Alternativas para reduzir o analfabetismo funcional no Brasil

Enviada em 05/10/2019

No atual panorama social brasileiro, é notório constatar que o analfabetismo prático perpetua-se na dificuldade de ler e interpretar textos linguísticos e está contíguo no índice de desenvolvimento escolar do indivíduo, uma vez que o propósito da leitura é determinada pelo uso benéfico do cotidiano. Tal conjuntura é custoso para a cidadania obter qualidade de vida, pois ler e escrever vai além de decifrar códigos do nosso alfabeto: Logo é preciso o domínio pleno da leitura para decodificar o mundo à fora.

Nesse sentido, é vigente a correlação da linguagem com o que de matéria nela, Por exemplo.: Identificar nomes dos mercados por saber que naquele lugar é onde se compra comidas. Essa situação ocorre devido a necessidade recorrente que a pessoa tem de estar perante ao consumo de alimentos. Consequentemente, o sujeito passa a ser analfabeto funcional por não manusear habilidades básicas de texto que pode ser o entendimento da escrita de acordo com o vocabulário. Esse cenário fica evidente pelo índice nacional de analfabetismo (INAF).

Ademais, na década de 1960 o Brasil vinha crescendo com trabalhadores rurais sem acesso a escola e ao ensino básico. Tal circunstância emana a exclusão participativa da sociedade em educação. Apesar disso, o Educador Paulo freire elaborou um método de alfabetização baseado na experiência de vida das pessoas, Como amostra: O trabalhador podia construir outras palavras através do uso fonético da palavra “cimento” que é habitual na sua rotina.
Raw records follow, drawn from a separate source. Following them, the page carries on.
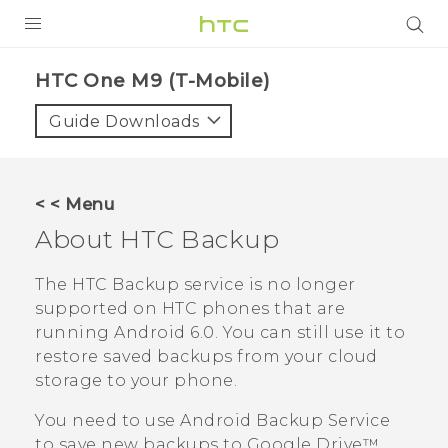
PRODUCTS
HTC One M9 (T-Mobile)‎
VIVE
Guide Downloads
G REIGNS
VIVERSE
< < Menu
About
HTC Backup
SUPPORT
HTC Devices & Accessories
BLOG
The
HTC Backup
service is no longer
supported on HTC phones that are
Video Tutorials
VIVE Blog
running
Android
6.0. You can still use it to
restore saved backups from your cloud
VIVERSE Blog
storage to your phone.
You need to use
Android
Backup Service
to save new backups to
Google Drive™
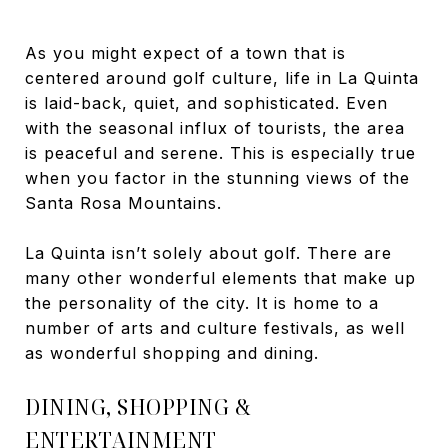
As you might expect of a town that is
centered around golf culture, life in La Quinta
is laid-back, quiet, and sophisticated. Even
with the seasonal influx of tourists, the area
is peaceful and serene. This is especially true
when you factor in the stunning views of the
Santa Rosa Mountains.
La Quinta isn’t solely about golf. There are
many other wonderful elements that make up
the personality of the city. It is home to a
number of arts and culture festivals, as well
as wonderful shopping and dining.
DINING, SHOPPING &
ENTERTAINMENT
Portanto, para reverter esse quadro cabe ao Ministério da educação e cultura elaborar um projeto  educacional que estimulasse a ler e escrever. Isso deve ocorrer por meio de abordagens multidisciplinar, nas escolas, praças públicas e no trabalho, recorrendo  politicas públicas estimulando a compreensão literária prescrita nos textos e a oferta de alfabetização para aqueles que nunca obteve o grau escola pelo sistema EJA. Assim, com essa ação seria possível reduzir o analfabetismo funcional no Brasil.